Covering paired squares on a $10 \times 10$ board

Question

In a game, the board is a $10 \times 10$ table (in the style of a chessboard). Two players make moves in turns. In a single step, a player covers two neighboring free cells of the table by $2\times 1$ tile. The player who cannot make a step loses the game. Who has a winning strategy - the player who starts the game or his opponent?

Answer 1

This game is called Cram and the second player has a winning strategy.

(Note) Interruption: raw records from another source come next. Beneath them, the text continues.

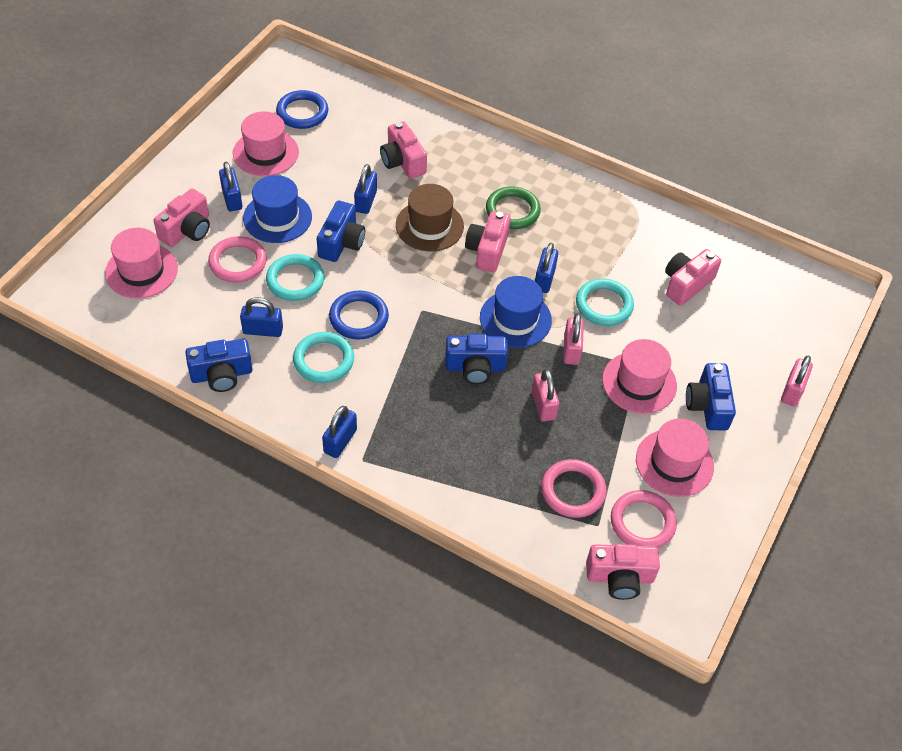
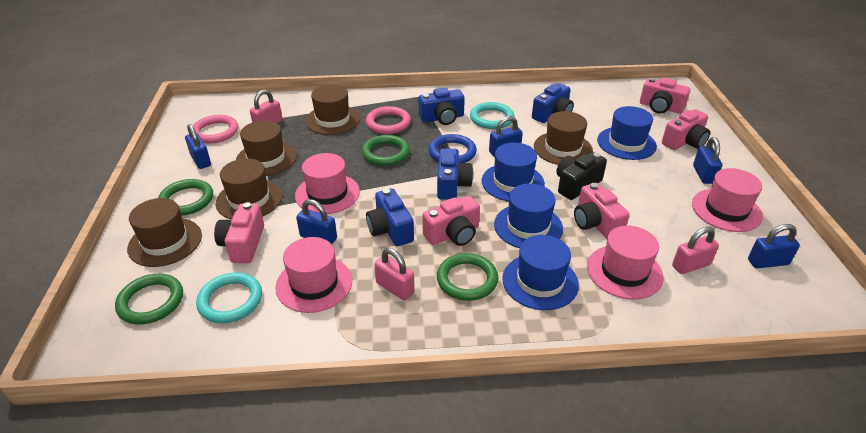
black camera: 0 -> 1
blue hat: 2 -> 4
blue ring: 2 -> 1
brown hat: 1 -> 5
green ring: 1 -> 4
pink ring: 3 -> 2
turquoise ring: 3 -> 2

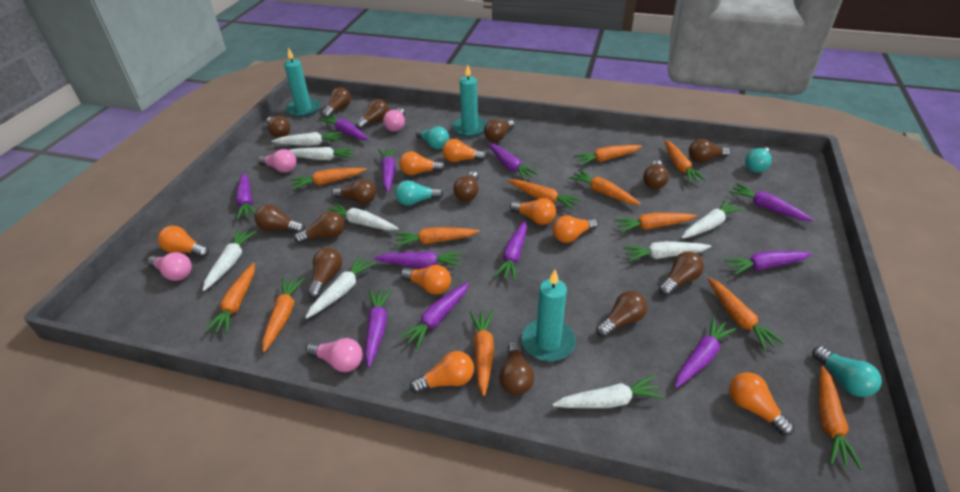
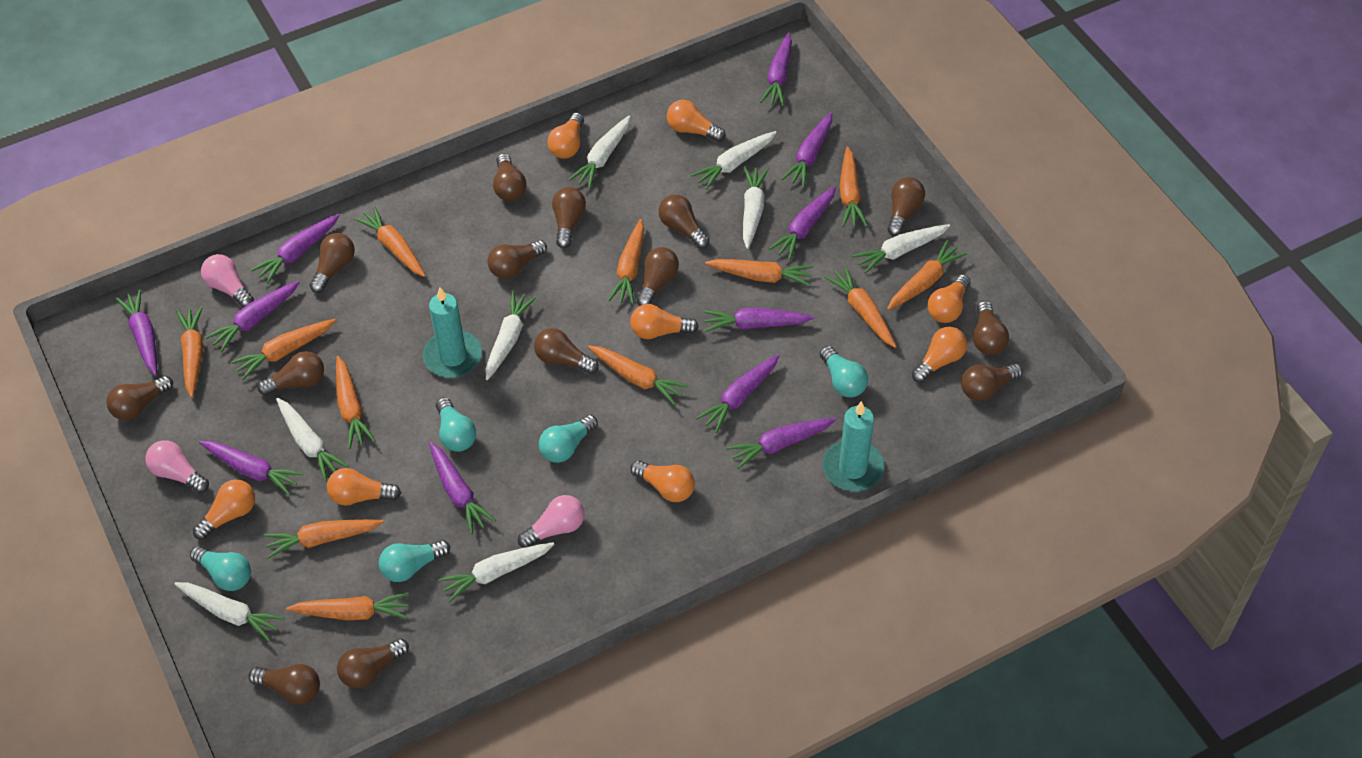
pink light bulb: 4 -> 3
turquoise candle: 3 -> 2
turquoise light bulb: 4 -> 5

For every domino the first player places, the second player places a domino at the same spot rotated $180^\circ$ around the original board's centre, thus always leaving a $C_2$-symmetric board to the first player; this is always possible at every move because of the symmetry and because there is no way a domino can be placed "centrally" (either a centre square or edge) to ruin the strategy. Eventually the first player will be unable to move and lose, handing the win to the second player.

Answer 2

Correction.

My answer is marked as correct though it is in fact inaccurate. The game the OP is describing is called Cram, see this Wikipedia page, in which an argument is discussed as to why the second player will have a winning strategy in the case of a $10 \times 10$ board.

Old answer.

I initially misrecognised the problem as a very similar game called Domineering, which also has its own Wikipedia page. Curiously, unlike Cram, Domineering seems to lack the symmetry to have straightforward strategies like Cram does, and finding an optimal strategy for Domineering seems to be hard. For a $10 \times 10$ board, the Wikipedia page claims that a perfect strategy was found in the Master thesis of Nathan Bullock.